Le hasard peut faire tomber le lecteur sur un ouvrage, à forte tonalité polémique, qui fut publié en 1986 et qui porte pour titre La deuxième droite 1. Quel ne sera pas son étonnement ! Si l’on en croit les deux auteurs, sans doute guidés par le ressentiment, toutes les mesures mises en chantier aujourd’hui étaient déjà au cœur de la politique de l’État-PS dans les années 1980 et nombre de ceux qui sont aujourd’hui aux commandes étaient déjà là, en train de se faire la main ! Une différence de taille pourtant : une partie du mitterrandisme consistait à justifier les reniements et les retournements en se référant aux principes socialistes que la dure réalité obligeait à écorner. Après les contraintes et les détours, on reviendrait aux revendications des exploités. Tout le discours « socialiste » reposait sur cette ambiguïté et sur la nécessité de faire la part des choses sans renoncer à l’essentiel. Et c’est pourquoi l’intelligentsia trouvait dans cette situation un terreau d’une incomparable richesse, où tout son art de la casuistique pouvait se déployer.
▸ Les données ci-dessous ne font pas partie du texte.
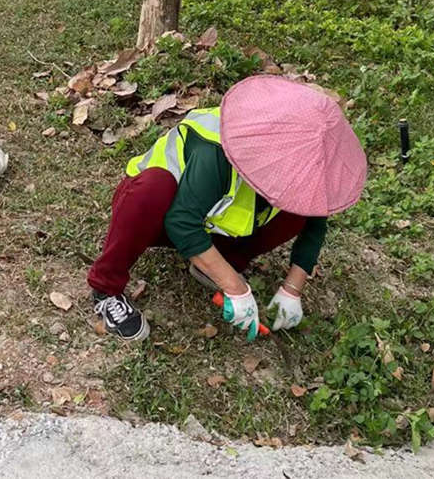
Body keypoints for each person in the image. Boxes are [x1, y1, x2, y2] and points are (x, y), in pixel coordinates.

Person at [87, 75, 368, 342]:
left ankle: (219, 263)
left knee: (299, 211)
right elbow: (181, 221)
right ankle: (106, 289)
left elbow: (315, 221)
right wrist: (236, 287)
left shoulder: (306, 168)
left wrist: (292, 290)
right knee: (152, 187)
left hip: (209, 223)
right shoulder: (216, 149)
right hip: (155, 216)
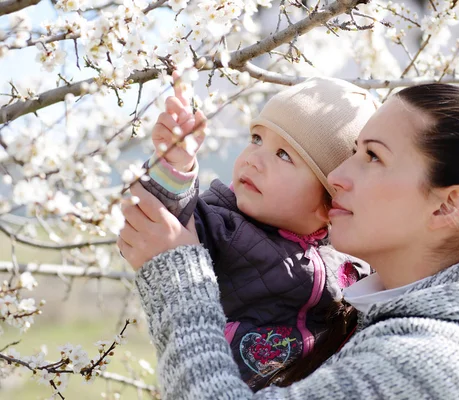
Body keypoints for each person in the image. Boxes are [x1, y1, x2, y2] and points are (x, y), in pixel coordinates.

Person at [118, 83, 459, 399]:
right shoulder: (380, 321)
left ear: (445, 206)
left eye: (372, 158)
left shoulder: (431, 361)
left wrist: (179, 286)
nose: (337, 177)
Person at [126, 76, 378, 390]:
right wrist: (175, 163)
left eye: (284, 154)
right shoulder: (224, 222)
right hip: (217, 383)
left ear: (329, 202)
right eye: (257, 138)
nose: (253, 159)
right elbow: (163, 220)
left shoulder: (349, 253)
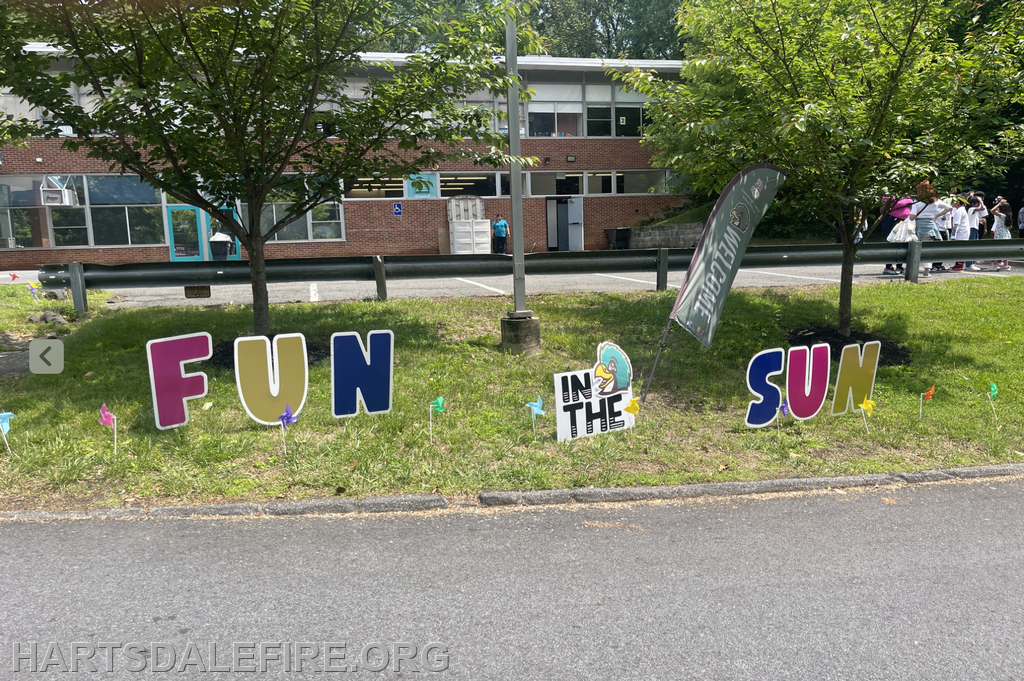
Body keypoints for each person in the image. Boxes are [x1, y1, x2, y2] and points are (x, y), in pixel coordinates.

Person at [907, 181, 952, 277]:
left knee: (912, 248)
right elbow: (949, 207)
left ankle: (906, 270)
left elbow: (912, 216)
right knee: (927, 249)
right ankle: (926, 271)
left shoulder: (917, 201)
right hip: (930, 227)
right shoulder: (936, 201)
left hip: (917, 227)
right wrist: (936, 215)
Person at [881, 196, 912, 275]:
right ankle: (888, 267)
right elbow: (882, 210)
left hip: (904, 222)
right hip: (892, 220)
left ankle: (899, 266)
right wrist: (887, 202)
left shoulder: (908, 196)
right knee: (891, 243)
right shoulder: (889, 195)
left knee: (902, 243)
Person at [964, 195, 988, 271]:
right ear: (973, 203)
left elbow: (974, 219)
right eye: (977, 203)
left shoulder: (972, 210)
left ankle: (972, 263)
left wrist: (980, 221)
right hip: (972, 229)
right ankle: (969, 264)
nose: (979, 204)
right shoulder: (972, 208)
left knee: (974, 247)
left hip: (975, 228)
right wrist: (981, 200)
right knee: (971, 247)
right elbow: (983, 208)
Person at [990, 198, 1012, 270]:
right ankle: (1006, 265)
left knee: (996, 249)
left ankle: (996, 264)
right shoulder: (1008, 215)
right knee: (1006, 250)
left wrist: (999, 204)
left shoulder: (1002, 215)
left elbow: (992, 211)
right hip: (1006, 233)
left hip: (999, 233)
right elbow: (1010, 226)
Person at [950, 196, 970, 271]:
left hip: (961, 232)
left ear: (958, 202)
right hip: (963, 232)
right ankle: (958, 264)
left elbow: (956, 224)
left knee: (959, 248)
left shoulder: (959, 211)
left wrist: (953, 236)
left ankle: (959, 265)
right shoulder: (962, 209)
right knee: (961, 248)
C’est le contraire qui est vrai aujourd’hui : l’éradication de toute référence au socialisme, au réformisme social et aux conquêtes ouvrières est mise en avant comme preuve de la détermination et du courage des dirigeants. Qu’on soit obligé de s’engager sur le chemin de la rigueur, certes, mais les classes populaires ont tout à y gagner. Ce que leurs rivaux échouaient à faire, ce que leurs prédécesseurs hésitaient à assumer, eux auront le courage de le réaliser, comme Gerhard Schröder en Allemagne. Jaurès ne pèse pas lourd face au modèle allemand ! Et l’intelligentsia saura là encore donner le ton, même s’il lui faut patienter quelque temps avant de trouver que Hollande est finalement the right man in the right place. Ce qu’il est en réalité !
Finis les atermoiements et la mauvaise conscience face à la réalité. Moscovici a parfaitement résumé la vision de l’avenir de ces commis du capital : « Les entreprises sont au cœur de notre politique économique : nous voulons les aider à créer de la richesse et des emplois, à investir et à embaucher. » L’exploitation au cœur ! Tel est le mot d’ordre de ces agents d’exploitation !
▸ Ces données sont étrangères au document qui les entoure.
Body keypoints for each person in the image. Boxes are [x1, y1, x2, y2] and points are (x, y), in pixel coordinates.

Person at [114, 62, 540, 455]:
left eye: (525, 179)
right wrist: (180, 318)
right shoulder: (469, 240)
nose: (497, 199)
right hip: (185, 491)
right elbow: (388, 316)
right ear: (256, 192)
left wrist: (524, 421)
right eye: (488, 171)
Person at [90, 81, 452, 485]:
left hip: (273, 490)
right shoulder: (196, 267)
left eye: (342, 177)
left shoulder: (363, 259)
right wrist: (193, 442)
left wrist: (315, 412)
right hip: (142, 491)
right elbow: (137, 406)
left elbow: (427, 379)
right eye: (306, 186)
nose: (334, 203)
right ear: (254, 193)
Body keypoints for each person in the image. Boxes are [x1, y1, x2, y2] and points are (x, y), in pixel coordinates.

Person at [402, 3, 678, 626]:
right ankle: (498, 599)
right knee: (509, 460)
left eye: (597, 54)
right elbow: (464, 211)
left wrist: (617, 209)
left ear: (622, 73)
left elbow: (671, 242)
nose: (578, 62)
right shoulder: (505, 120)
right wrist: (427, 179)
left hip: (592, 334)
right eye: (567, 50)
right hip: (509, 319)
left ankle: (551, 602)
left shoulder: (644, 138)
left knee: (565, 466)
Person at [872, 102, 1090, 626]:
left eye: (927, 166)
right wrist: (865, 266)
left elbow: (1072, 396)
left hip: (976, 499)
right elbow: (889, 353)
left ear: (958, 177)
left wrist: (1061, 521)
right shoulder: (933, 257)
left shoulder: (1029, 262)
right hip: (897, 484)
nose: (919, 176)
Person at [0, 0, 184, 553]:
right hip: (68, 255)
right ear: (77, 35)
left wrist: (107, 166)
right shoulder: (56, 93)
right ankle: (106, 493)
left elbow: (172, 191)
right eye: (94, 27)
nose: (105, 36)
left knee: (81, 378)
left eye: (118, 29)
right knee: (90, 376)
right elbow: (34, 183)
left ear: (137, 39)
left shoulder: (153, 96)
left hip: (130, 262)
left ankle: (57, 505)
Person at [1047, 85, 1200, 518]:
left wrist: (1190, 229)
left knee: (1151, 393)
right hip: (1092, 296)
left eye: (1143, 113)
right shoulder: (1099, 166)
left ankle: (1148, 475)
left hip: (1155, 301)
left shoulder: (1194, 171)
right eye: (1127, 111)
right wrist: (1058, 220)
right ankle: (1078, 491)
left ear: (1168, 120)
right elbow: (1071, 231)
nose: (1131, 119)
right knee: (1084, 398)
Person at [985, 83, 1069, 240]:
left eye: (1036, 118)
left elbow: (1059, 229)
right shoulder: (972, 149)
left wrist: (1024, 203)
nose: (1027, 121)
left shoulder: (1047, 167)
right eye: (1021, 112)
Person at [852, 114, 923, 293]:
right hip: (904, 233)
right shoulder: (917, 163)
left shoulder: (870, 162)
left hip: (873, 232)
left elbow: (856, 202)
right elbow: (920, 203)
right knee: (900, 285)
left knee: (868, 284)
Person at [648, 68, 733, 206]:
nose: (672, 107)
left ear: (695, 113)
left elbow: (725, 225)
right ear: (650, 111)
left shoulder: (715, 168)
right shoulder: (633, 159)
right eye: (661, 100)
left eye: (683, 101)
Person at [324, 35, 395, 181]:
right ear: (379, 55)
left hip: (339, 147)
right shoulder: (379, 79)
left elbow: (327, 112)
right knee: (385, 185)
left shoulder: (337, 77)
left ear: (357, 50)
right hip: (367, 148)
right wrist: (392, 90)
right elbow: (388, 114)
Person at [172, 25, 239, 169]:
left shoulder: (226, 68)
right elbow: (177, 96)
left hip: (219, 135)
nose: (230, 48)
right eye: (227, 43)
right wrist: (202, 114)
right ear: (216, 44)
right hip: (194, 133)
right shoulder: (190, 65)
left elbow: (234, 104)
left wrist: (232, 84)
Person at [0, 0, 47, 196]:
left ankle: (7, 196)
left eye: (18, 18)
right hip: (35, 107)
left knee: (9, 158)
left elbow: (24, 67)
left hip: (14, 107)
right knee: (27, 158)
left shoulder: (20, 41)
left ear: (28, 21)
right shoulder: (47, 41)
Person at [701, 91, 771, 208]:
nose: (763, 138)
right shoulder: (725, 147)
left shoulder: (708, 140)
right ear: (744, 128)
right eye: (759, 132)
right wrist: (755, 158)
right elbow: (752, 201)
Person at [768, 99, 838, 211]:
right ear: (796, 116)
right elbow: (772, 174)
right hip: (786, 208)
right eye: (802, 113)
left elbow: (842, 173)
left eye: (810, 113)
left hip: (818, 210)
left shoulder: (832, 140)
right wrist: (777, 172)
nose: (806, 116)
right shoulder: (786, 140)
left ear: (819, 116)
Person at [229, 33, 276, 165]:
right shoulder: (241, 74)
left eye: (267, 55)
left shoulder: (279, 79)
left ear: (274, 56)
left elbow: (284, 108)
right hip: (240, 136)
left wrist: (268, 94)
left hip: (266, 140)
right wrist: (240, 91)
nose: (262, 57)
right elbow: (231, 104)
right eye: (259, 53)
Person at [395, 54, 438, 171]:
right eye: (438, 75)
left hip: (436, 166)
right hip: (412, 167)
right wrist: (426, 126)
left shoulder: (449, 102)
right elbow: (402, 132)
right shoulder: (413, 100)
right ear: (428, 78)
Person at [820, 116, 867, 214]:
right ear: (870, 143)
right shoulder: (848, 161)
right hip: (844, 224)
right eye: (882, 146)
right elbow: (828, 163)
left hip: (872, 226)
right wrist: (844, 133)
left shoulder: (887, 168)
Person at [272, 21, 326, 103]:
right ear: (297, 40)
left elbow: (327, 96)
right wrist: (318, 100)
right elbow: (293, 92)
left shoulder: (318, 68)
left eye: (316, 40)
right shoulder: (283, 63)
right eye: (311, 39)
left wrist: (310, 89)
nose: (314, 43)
C’est pourquoi, en lisant les pages de La deuxième droite, on peut dire que le temps ne fait rien à l’affaire. Nous n’avons pas seulement un tableau de ce qui restera au bout des deux septennats de François Mitterrand : un passé en démolition, celui du socialisme comme des références à l’histoire et à ses aspirations ; mais également, mais surtout, l’annonce de ce qui était alors en préparation : rendre les intérêts de gauche et de droite politiquement et socialement compatibles dès lors qu’il faut liquider l’héritage social des luttes ouvrières et aplanir la voie au tout-capital.
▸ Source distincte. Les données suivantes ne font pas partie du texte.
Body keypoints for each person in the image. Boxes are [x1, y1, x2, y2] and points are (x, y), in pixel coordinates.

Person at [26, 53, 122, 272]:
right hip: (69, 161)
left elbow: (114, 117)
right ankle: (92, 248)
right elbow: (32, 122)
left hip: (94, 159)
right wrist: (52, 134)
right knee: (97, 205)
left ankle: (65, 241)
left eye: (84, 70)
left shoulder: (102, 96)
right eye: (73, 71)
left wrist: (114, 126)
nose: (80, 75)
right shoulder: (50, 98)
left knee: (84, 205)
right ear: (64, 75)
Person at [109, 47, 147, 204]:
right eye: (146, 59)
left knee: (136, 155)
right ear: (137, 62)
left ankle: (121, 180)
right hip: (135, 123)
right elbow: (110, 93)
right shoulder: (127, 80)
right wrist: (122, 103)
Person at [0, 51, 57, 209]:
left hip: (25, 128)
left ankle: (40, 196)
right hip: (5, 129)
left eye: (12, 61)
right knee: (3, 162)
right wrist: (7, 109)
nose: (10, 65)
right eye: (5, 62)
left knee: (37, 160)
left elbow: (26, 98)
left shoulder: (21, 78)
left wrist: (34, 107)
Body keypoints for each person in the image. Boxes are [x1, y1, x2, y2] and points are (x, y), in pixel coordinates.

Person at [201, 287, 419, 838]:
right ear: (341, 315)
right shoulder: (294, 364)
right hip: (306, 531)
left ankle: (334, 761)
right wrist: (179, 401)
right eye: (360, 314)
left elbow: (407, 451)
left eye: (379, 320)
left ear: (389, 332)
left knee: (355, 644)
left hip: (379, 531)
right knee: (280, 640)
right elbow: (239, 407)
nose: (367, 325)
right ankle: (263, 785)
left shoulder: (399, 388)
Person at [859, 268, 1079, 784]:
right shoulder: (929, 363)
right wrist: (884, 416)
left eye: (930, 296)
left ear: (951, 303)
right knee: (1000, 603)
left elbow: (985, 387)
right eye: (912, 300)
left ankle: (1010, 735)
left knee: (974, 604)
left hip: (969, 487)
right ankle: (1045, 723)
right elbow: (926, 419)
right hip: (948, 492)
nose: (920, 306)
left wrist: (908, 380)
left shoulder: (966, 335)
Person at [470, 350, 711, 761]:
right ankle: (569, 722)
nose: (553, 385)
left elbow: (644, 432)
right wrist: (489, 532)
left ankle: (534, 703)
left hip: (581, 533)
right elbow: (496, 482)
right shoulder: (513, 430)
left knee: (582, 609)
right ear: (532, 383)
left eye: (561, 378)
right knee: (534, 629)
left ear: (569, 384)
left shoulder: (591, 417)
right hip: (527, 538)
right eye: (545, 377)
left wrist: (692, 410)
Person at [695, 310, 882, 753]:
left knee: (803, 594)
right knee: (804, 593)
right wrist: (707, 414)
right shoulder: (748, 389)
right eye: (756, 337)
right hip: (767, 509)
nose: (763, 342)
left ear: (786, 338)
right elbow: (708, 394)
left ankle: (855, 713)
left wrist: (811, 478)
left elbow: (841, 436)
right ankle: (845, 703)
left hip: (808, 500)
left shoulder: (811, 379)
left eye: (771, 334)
La deuxième droite s’ouvrait sur cette image : Mitterrand, l’homme au masque de sire, déposant comme en secret un pot de chrysanthèmes sur le cénotaphe dans lequel était censé reposer le socialisme. Hollande, incarnation de la vraie droite, cette fusion parfaite de toutes les mesures de régression et de répression prises pour réduire à merci le mouvement ouvrier et l’histoire populaire, Hollande n’a eu qu’à se baisser pour prendre au vu et au su de tous le pot de chrysanthèmes et le jeter aux orties. Foin des cérémonies funéraires qui portent encore en elles l’illusion de ce que l’on prétend enterrer ! C’est à la vie, celle des patrons de l’entreprise France, mais pas seulement, qu’il se voue, sans aucune arrière-pensée idéologique : telle est la tâche que lui commandent sa fonction et la situation dans laquelle se trouve le capital en son pays, et il la mène à bien, sans aucun état d’âme et sans aucune mémoire qui pourrait le mettre en contradiction dans ses choix.



1. Jean-Pierre Garnier et Louis Janover, La deuxième droite (1986), Marseille, Agone, 2013. Avant-propos de Thierry Discepolo et Éric Sevault, « Trente ans après. Retour sur le retour du PS ».